Pada akhirnya, kata Fatmawati, KDRT adalah kejahatan kemanusiaan, KDRT bukan urusan individu keluarga yang bersengketa, KDRT adalah tindakan kriminal.
Baca juga: Bagaimana Islam Memandang KDRT?
Lelaki Harus Terliterasi
Usman Kansong, Direktur Jenderal Informasi dan Komunikasi Publik Kementerian Kominfo berkomentar soal KDRT dalam Podcast episode 7. Ia tak menampik, para lelaki kerap menafsirkan ayat Alquran dan Hadist secara literal, tanpa memerhatikan sebab-sebab turunnya ayat (asbabun nuzul). Padahal ayat Alquran itu selalu dikategorikan dalam dua jenis, satu yang sudah jelas tafsirnya (muhtamat) dan sisanya perlu tafsir ulang (mutasyabihat).
Terkait kasus KDRT, menurutnya ini adalah praktik zaman dulu, penuh bias gender, sehingga perlu ada penafsiran baru yang lebih adil gender. “Kita selama ini membaca keberadaan Tuhan sebagai Dia yang Maha Menghukum Maha Membalas, the Father of God. Padahal ada juga sisi Tuhan sebagai the Mother of God, yang penuh kasih sayang dan cinta kasih,” tuturnya.
Artinya, kata dia, ada mindset yang terbentuk bahwa lelaki boleh melakukan apa saja termasuk kekerasan. “Sementara kita tahu, Islam itu agama cinta kasih. Kata dasarnya kata salamat, selamat, salam, menerima, pasrah. Dari situ saja sudah bertentangan suami boleh memukul istrinya. Saya kira sudah harus ada tafsir ulang,” urainya.
Masalahnya, jika bicara mindset, relatif sukar diubah apalagi jika itu terkonstruksi selama puluhan bahkan ratusan tahun. Mindset yang tertanam saat ini umumnya, yakni lelaki boleh pukul istri, lelaki harus ditaati secara total karena dia imam keluarga, urusan KDRT adalah urusan privat. Padahal sebenarnya tak demikian. Karena itulah Usman mengusulkan untuk melakukan dekonstruksi narasi utama yang patriarkal.
Baca juga: Isu Besar Bagi Muslim: Pernikahan Nabi Muhammad-Aisyah dan Poligami
Dekonstruksi artinya membongkar total narasi yang keliru, melucuti hal-hal apa saja yang tak adil gender, mana realitas yang harus diubah, lalu dicari jalan keluarnya.

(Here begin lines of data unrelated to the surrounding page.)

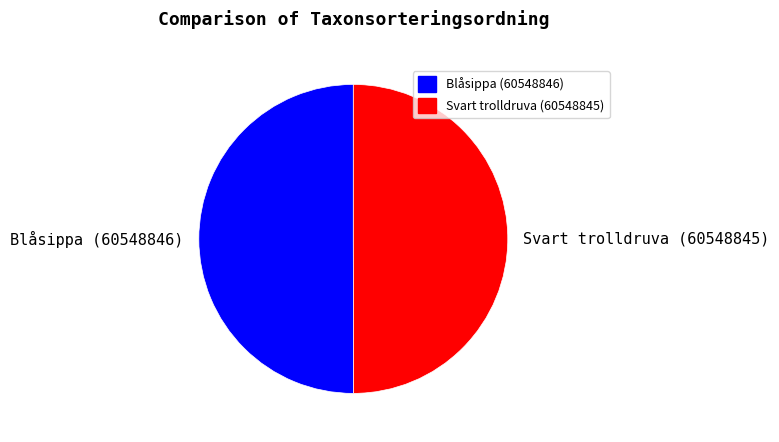

What is the ratio of the value at Svart trolldruva (60548845) to the value at Blåsippa (60548846)?

1.0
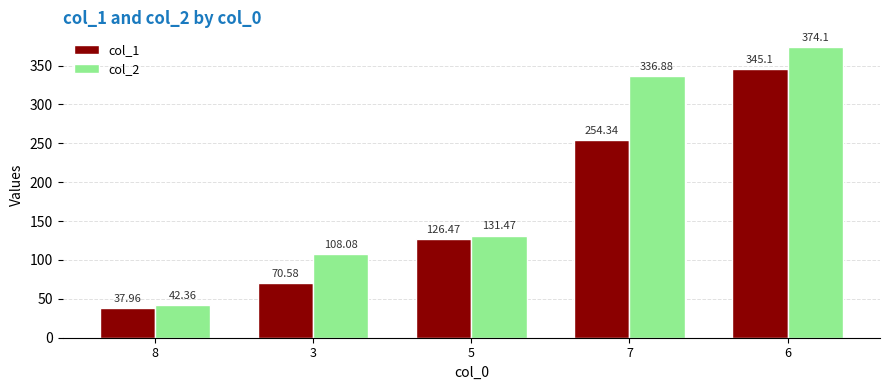

How many bars are there in each group?

2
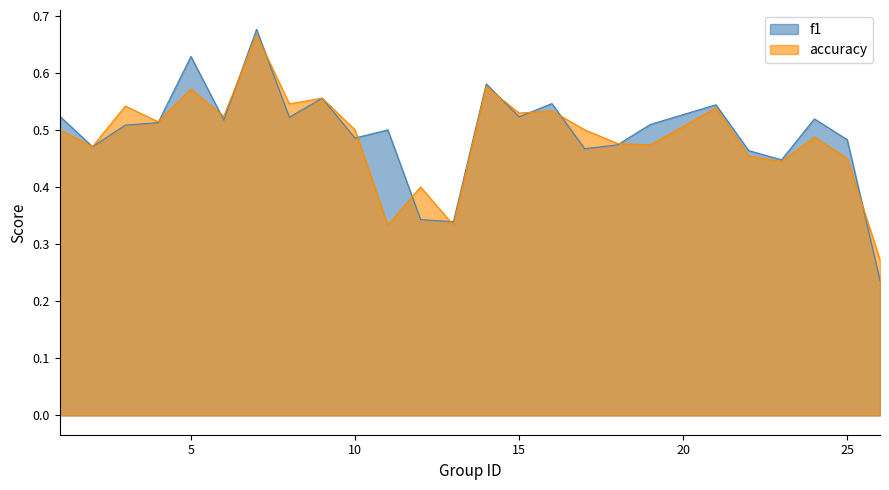

What is the difference between the accuracy values at 13 and 21?

0.2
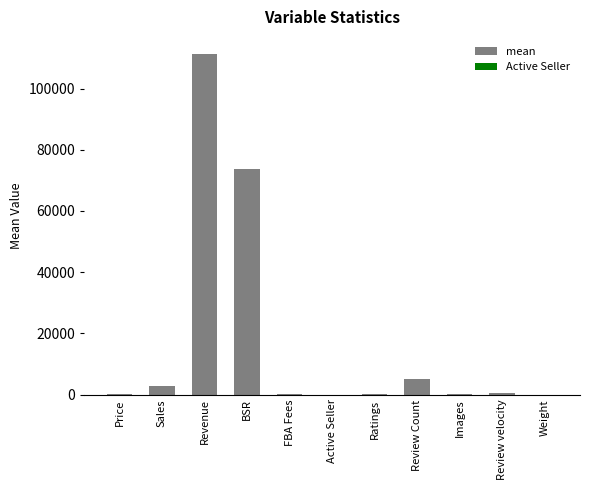

The chart shows a value of 10.9 at FBA Fees. True or false?

True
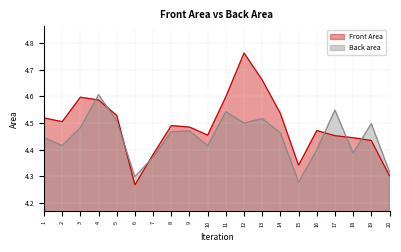

True or false: Back area has a value of 4.4 at 1.

True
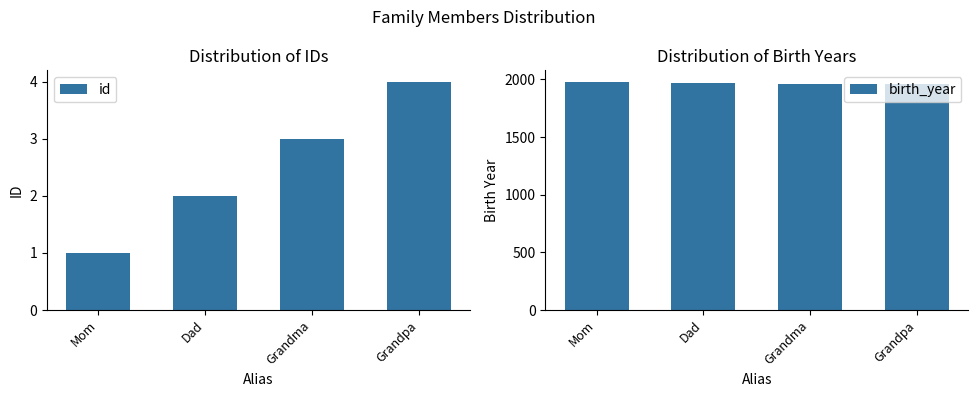

At which label is birth_year closest to 1969?

Dad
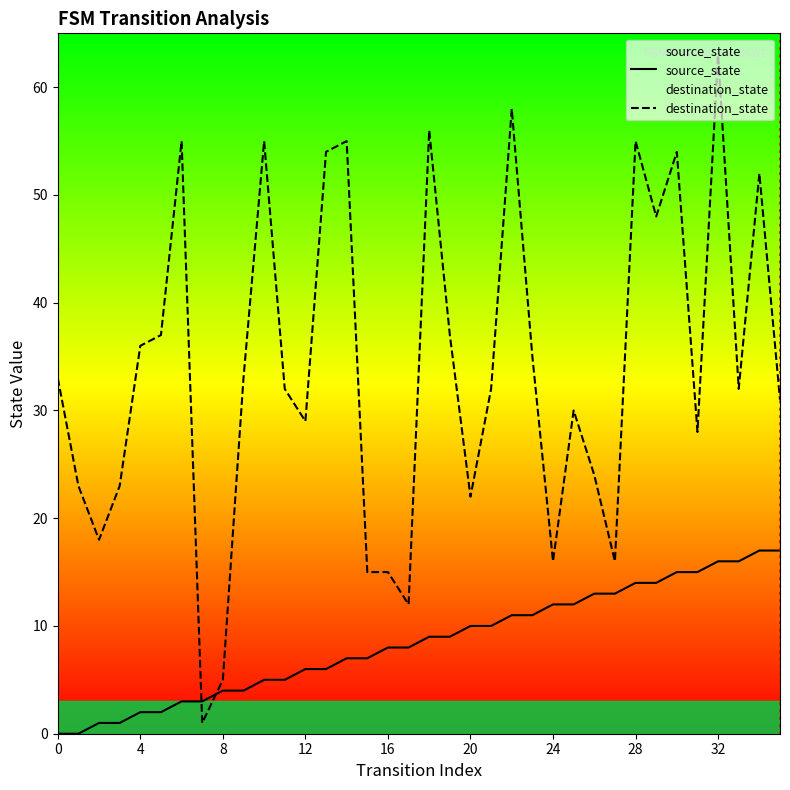

What is the greatest value displayed?

63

Dalam konteks ini, kita butuh bantuan negara.
“Negara harus hadir secara penuh. Kita tahu, dalam banyak hal regulasi pemerintah sudah cukup progresif, seperti dalam UU Tindak Pidana Kekerasan Seksual (TPKS). Namun negara perlu memastikan tiga hal berikutnya: Penegakan hukum, mengubah mindset, dan aksi yang nyata,” ungkapnya.
Mengubah mindset sendiri, kata dia, tak cuma dalam urusan pembagian peran di ranah domestik. Pemerintah juga harus berpikir bahwa perempuan kedudukannya setara, haknya sama. Dalam rumah tangga, urusan politik, hingga merawat lingkungan. Semua lelaki, termasuk anggota parlemen karena itu, harus belajar tentang Feminisme, belajar ideologi.
“Dengan pendidikan, mindset bisa diubah. Agar tidak lagi jadi tempelan, pendidikan ideologi, termasuk Feminisme, menurut saya penting. Sehingga, kita bisa menempatkan perempuan dan lelaki setara, tapi tetap memberikan affirmative action kepada perempuan. Pasalnya, memang start perempuan belakangan. Lelaki harus tahu soal ini, harus terliterasi,” ujarnya lagi.